Contact Form Best Practices
I did some research on form best practices and the best information I cam across came from LukeW Interface Designs. You can buy his book but most of my questions were answered by his Web Form Design Best Practices presentation.

This may sound pedantic, but I was really curious to find out what the current thinking was on placement of form labels. It turns out there’s good research comparing top-aligned, to the side and left-aligned, and to the side and right-aligned. Each has pros and cons. For us, we clearly fit the characteristics of a form that should have top-aligned labels (as demonstrated in the mockup above). This style of labeling works well with forms people are familiar with (ours looks like many other contact forms and also a lot like an email composition form). The only problem with looking up best practices for one feature is that you start to feel bad about other parts of your site.

There’s no need to indicate required fields. They’re all required. Also, we don’t have a cancel button. The best practice advice was to either minimize secondary actions (like Cancel) or eliminate them. For ten years I’ve wondered why so many forms have cancel buttons and I couldn’t figure out why we would have one on this form. Maybe somebody will use this contact form to ask us to add the cancel button back.

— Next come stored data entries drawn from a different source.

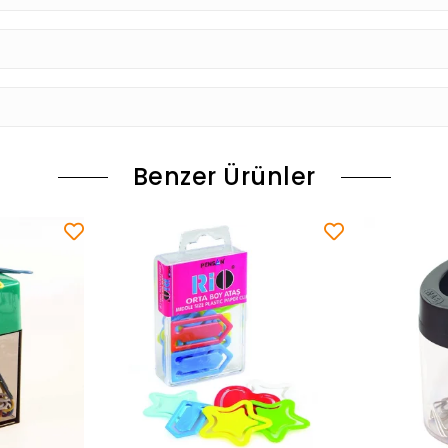
Benzer Ürünler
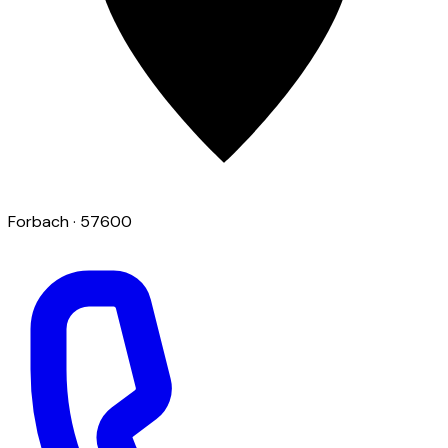
Forbach
· 57600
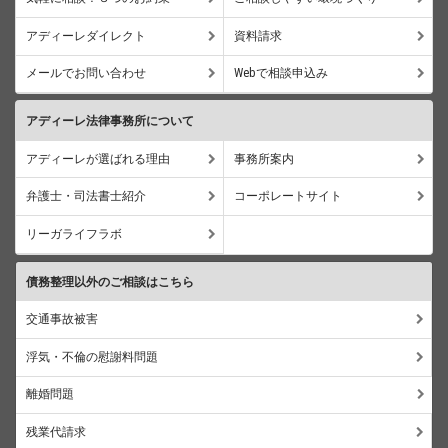
アディーレダイレクト
資料請求
メールでお問い合わせ
Webで相談申込み
アディーレ法律事務所について
アディーレが選ばれる理由
事務所案内
弁護士・司法書士紹介
コーポレートサイト
リーガライフラボ
債務整理以外のご相談はこちら
交通事故被害
浮気・不倫の慰謝料問題
離婚問題
残業代請求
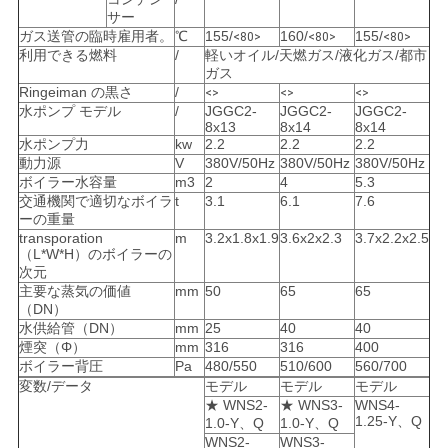
求
サー
ガス送管の臨時雇用者。
℃
155/
160/
155/
し
<80>
<80>
<80>
利用できる燃料
/
軽いオイル/天燃ガス/液化ガス/都市
ガス
な
Ringeiman の黒さ
/
<>
<>
<>
水ポンプ モデル
/
JGGC2-
JGGC2-
JGGC2-
さ
8x13
8x14
8x14
水ポンプ力
kw
2.2
2.2
2.2
い
動力源
V
380V/50Hz
380V/50Hz
380V/50Hz
ボイラー水容量
m3
2
4
5.3
交通機関で適切なボイラ
t
3.1
6.1
7.6
ーの重量
地
transporation
m
3.2x1.8x1.9
3.6x2x2.3
3.7x2.2x2.5
（L*W*H）のボイラーの
図
次元
主要な蒸気の価値
mm
50
65
65
（DN）
水供給管（DN）
mm
25
40
40
プ
煙突（Φ）
mm
316
316
400
ボイラー背圧
Pa
480/550
510/600
560/700
ラ
変数/データ
モデル
モデル
モデル
★ WNS2-
★ WNS3-
WNS4-
イ
1.25-Y、Q
1.0-Y、Q
1.0-Y、Q
WNS2-
WNS3-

The next form design best practice is to provide sensible defaults. I got this far in the design before I remembered that some of these users are already logged into CrowdVine so we already have their name and email. So we can pre-fill those.

Rails Contact Form Best Practices
In Rails, the way that you validate forms that aren’t tied to a database model is with ActiveForm. Many of the blog posts about using ActiveForm use a contact form as an example use case. Clearly, this is the right model for us. However, I couldn’t figure out which is the proper plugin to install. There’s a competing, but different Gem, and there are several forked branches of the plugin on GitHub. I’m pretty sure this is the one to pull from:
http://github.com/cs/active_form

The ReCaptcha plugin worked great, except that I couldn’t find a way to write a functional test to submit the form with correct Captcha text. I worked around it by getting as close as possible to submission in my functional tests and then making sure the unit test coverage was good.

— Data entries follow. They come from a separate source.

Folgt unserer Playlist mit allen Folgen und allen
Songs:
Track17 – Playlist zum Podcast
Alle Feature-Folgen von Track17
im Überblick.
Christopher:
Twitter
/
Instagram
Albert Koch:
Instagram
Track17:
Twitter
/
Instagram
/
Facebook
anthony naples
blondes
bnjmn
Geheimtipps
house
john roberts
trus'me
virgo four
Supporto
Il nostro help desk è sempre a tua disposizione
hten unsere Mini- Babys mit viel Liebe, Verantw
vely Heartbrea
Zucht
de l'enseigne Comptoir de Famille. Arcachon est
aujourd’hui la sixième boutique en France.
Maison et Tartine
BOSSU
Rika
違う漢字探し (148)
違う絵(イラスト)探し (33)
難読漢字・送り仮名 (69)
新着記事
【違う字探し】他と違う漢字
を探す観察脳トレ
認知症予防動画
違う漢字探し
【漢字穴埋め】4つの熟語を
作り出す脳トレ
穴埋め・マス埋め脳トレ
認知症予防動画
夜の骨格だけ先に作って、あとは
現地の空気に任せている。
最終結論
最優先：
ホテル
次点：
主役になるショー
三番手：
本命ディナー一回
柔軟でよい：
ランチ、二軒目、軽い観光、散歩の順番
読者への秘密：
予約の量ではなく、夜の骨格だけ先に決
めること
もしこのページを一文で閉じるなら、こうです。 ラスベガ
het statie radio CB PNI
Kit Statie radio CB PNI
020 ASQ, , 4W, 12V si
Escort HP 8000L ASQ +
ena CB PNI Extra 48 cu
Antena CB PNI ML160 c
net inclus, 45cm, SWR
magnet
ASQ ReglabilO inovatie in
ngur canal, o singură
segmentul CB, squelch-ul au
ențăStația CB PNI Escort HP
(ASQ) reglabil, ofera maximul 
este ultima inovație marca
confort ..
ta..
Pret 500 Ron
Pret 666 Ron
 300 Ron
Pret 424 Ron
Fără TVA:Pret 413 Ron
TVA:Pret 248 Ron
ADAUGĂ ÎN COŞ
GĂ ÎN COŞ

I did some searching for a ruby library for email validation. Even though everyone and their brother writes their own regular expression for this, I know the best practice is to go with something that’s well tested. Unfortunately, in Rails, it’s nearly an officially sanctioned practice to go with this liberal, but incomplete regex: /\A([^@\s]+)@((?:[-a-z0-9]+\.)+[a-z]{2,})\Z/. That regex is even in the official Rails documentation. So, that’s what I did. For regex geeks, the characteristics of that regex are that it accepts some malformed emails, but never (I think) rejects valid emails.

Liquid Templates
Remember the gotcha about wanting to give sites an option to opt-out of this feature? We open up a lot of CrowdVine for customization through Liquid templates. Liquid is a user-safe templating engine, which means it’s safe for one site to edit and change a template without having access to data from other sites. In this case users have three places to override our default contact form. They can edit the template with our footer links and link somewhere else. They can edit the contact page template and put their own contact information. Or, finally, they can edit the contact-received page that people see once they’ve submitted the contact form (for example if the site wants to be more explicit about when they will respond).

We basically love Liquid templates although there seems to be a lot of magic going on, so I’m never sure when we start in on one whether it’s going to be straight forward to complete. In this case, my big concern was whether ActiveForm would play well with Liquid. The good news is that they did–you can open up your ActiveForm model attributes with the liquid_methods shortcut (this makes sense once you start working with Liquid templates).

How would you make this even more ultimate?